Ce qui reste de cette histoire, c’est une cicatrice sur mon bras droit. Je ne saurai probablement jamais quelle a été la part de réel et celle de l’imaginaire dans cette aventure. Le monde des dieux et des êtres divins, tel que j’ai pu l’approcher au Ladakh, est un monde qui prend racine dans les profondeurs de la conscience humaine. Comme le dit souvent Nawang: « Un voyage sur terre a toujours une fin, mais un voyage dans l’esprit ne se terminera jamais. »

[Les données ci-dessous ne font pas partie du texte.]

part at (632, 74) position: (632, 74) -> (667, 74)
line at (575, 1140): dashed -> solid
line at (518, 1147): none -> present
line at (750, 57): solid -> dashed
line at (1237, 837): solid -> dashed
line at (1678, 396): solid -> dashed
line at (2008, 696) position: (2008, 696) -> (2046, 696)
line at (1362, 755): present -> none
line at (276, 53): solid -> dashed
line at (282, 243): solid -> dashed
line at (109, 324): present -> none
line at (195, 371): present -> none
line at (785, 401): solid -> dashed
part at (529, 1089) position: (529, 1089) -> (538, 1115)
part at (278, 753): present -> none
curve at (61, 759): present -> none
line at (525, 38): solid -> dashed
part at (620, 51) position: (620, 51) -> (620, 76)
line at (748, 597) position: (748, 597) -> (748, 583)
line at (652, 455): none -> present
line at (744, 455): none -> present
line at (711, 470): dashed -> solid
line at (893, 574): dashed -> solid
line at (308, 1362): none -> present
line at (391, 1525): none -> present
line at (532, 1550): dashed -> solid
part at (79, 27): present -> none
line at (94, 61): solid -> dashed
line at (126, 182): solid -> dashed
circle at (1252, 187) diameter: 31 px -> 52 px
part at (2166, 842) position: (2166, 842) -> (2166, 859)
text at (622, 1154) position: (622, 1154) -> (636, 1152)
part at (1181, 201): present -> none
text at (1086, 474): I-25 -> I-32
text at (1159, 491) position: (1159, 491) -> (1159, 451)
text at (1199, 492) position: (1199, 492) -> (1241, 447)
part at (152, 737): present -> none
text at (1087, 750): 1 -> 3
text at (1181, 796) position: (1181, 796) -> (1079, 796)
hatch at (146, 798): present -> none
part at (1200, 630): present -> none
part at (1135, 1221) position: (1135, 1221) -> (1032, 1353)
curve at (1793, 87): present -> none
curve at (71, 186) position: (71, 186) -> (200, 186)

Passionné par le monde indo-tibétain, Jean-Baptiste Rabouan travaille depuis plus de quinze années sur les aspects magico-religieux inhérents aux traditions de l’Himalaya. Son expérience lui a valu de guider au Ladakh une équipe de l’Université de Louvain pour une étude de psycho-ethnologie sur les médecines tibétaines. Son ouvrage « Ladakh – De la Transe à l’Extase » est publié aux Editions Peuples du Monde, à Paris.

 

* Cet article est paru dans Animan, No 78, février 1997.